(Difference listings)
* * * * * * *

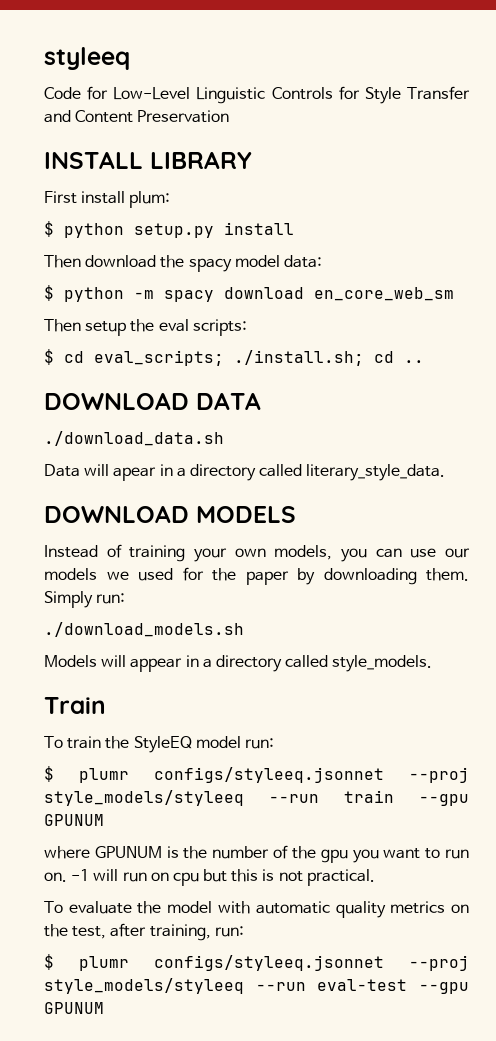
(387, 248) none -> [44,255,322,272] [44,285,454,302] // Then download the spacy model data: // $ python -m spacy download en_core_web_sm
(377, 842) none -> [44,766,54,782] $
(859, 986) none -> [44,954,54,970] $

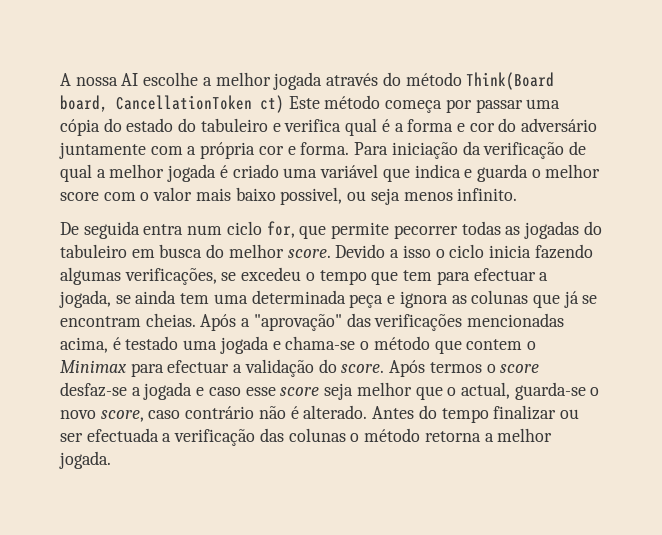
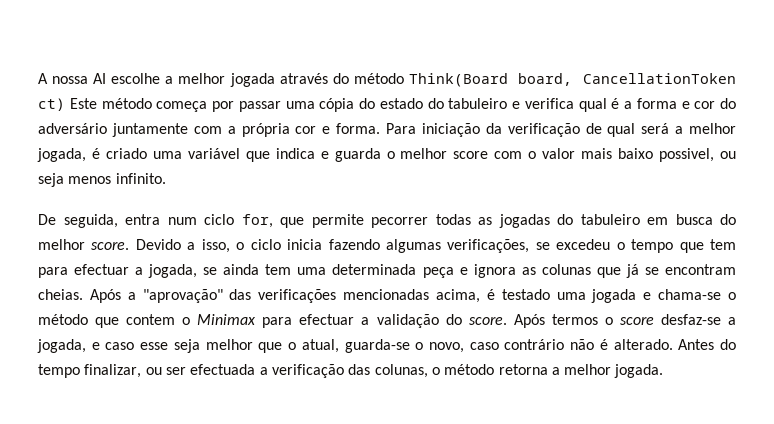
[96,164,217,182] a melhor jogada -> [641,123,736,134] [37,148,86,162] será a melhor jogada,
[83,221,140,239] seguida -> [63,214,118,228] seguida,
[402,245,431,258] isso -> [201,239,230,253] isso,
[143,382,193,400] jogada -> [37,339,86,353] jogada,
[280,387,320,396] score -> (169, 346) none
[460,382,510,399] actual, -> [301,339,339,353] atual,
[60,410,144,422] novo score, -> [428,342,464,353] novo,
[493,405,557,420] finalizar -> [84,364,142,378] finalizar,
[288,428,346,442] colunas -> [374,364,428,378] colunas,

* * * * * * *

* [Exercise prompt]
Set down again, exactly, the lines from the one with "(377, 842) none -> [44,766,54,782] $" to the last line of the data, both included and pictures excluded.

* [Answer to this task]
(377, 842) none -> [44,766,54,782] $
(859, 986) none -> [44,954,54,970] $

[96,164,217,182] a melhor jogada -> [641,123,736,134] [37,148,86,162] será a melhor jogada,
[83,221,140,239] seguida -> [63,214,118,228] seguida,
[402,245,431,258] isso -> [201,239,230,253] isso,
[143,382,193,400] jogada -> [37,339,86,353] jogada,
[280,387,320,396] score -> (169, 346) none
[460,382,510,399] actual, -> [301,339,339,353] atual,
[60,410,144,422] novo score, -> [428,342,464,353] novo,
[493,405,557,420] finalizar -> [84,364,142,378] finalizar,
[288,428,346,442] colunas -> [374,364,428,378] colunas,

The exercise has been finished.